-- MATERIAL FOR THIS TASK follows --

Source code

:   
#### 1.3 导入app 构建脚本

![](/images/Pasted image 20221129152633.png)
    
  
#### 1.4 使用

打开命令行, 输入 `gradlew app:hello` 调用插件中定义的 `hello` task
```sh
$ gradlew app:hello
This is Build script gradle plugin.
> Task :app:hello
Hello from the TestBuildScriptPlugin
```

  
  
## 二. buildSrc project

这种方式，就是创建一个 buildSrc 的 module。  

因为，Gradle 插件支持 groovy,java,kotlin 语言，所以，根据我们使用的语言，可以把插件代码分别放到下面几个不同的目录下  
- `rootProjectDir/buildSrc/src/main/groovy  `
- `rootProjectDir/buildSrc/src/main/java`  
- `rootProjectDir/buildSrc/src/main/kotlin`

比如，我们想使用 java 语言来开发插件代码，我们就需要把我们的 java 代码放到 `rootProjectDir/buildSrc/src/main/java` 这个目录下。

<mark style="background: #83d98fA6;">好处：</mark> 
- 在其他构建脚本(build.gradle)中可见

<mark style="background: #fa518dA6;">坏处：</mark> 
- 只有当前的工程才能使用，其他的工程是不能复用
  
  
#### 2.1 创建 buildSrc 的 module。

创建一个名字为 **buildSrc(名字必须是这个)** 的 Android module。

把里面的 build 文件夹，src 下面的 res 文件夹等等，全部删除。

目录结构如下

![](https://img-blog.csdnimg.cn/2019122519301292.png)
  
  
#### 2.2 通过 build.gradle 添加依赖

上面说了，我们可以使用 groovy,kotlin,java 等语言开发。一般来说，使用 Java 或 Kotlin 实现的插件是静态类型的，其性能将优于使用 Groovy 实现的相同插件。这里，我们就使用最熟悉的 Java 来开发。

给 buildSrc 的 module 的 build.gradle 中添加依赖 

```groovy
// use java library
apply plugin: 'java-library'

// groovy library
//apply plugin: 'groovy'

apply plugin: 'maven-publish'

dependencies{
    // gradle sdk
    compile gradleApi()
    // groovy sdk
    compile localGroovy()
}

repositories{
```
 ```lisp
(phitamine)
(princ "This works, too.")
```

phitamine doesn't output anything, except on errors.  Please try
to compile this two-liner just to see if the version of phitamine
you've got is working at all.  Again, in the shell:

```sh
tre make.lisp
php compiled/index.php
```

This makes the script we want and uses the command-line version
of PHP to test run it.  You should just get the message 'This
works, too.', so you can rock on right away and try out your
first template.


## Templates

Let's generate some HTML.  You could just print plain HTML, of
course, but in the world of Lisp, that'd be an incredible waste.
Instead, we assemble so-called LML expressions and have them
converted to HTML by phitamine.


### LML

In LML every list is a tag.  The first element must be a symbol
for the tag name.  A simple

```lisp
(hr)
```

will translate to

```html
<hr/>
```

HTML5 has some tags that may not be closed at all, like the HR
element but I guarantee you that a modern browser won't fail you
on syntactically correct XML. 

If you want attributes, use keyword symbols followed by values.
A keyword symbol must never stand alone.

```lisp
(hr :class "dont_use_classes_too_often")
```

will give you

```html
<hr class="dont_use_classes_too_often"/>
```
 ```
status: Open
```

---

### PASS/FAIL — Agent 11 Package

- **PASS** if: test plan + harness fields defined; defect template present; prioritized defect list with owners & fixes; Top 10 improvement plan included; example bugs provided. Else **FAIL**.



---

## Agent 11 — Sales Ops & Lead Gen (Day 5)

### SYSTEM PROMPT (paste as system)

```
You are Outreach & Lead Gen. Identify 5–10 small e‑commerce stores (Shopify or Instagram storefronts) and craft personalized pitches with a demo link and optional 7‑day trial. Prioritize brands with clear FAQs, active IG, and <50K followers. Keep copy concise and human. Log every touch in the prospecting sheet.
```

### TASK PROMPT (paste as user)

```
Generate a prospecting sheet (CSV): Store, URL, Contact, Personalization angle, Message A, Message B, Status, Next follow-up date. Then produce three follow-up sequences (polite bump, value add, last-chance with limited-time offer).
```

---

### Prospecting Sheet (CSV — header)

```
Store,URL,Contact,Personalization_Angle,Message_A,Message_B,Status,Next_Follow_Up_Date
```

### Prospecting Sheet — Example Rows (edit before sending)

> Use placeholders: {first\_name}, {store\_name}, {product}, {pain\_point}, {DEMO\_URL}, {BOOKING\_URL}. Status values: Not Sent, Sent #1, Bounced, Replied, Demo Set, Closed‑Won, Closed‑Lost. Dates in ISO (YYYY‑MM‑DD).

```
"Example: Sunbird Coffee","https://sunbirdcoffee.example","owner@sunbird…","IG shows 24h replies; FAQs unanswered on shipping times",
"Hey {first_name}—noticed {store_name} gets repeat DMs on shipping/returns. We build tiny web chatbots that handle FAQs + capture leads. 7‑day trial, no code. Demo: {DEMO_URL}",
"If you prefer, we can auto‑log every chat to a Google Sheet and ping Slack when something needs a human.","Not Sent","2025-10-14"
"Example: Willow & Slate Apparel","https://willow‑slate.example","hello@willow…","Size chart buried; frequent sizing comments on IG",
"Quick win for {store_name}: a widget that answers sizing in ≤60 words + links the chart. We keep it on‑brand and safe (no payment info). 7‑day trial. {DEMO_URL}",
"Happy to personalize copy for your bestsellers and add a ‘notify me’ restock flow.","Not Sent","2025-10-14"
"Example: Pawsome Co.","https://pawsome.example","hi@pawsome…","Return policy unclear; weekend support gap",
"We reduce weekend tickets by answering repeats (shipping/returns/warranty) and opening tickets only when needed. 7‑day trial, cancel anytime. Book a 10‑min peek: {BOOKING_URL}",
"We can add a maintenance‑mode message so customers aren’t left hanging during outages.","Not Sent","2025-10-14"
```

-- MATERIAL FOR THIS TASK concluded --

◆ THE TASK
What are the lines above that hold the string "when"? Copy them.

◆ TASK RESPONSE
"If you prefer, we can auto‑log every chat to a Google Sheet and ping Slack when something needs a human.","Not Sent","2025-10-14"
"We reduce weekend tickets by answering repeats (shipping/returns/warranty) and opening tickets only when needed. 7‑day trial, cancel anytime. Book a 10‑min peek: {BOOKING_URL}",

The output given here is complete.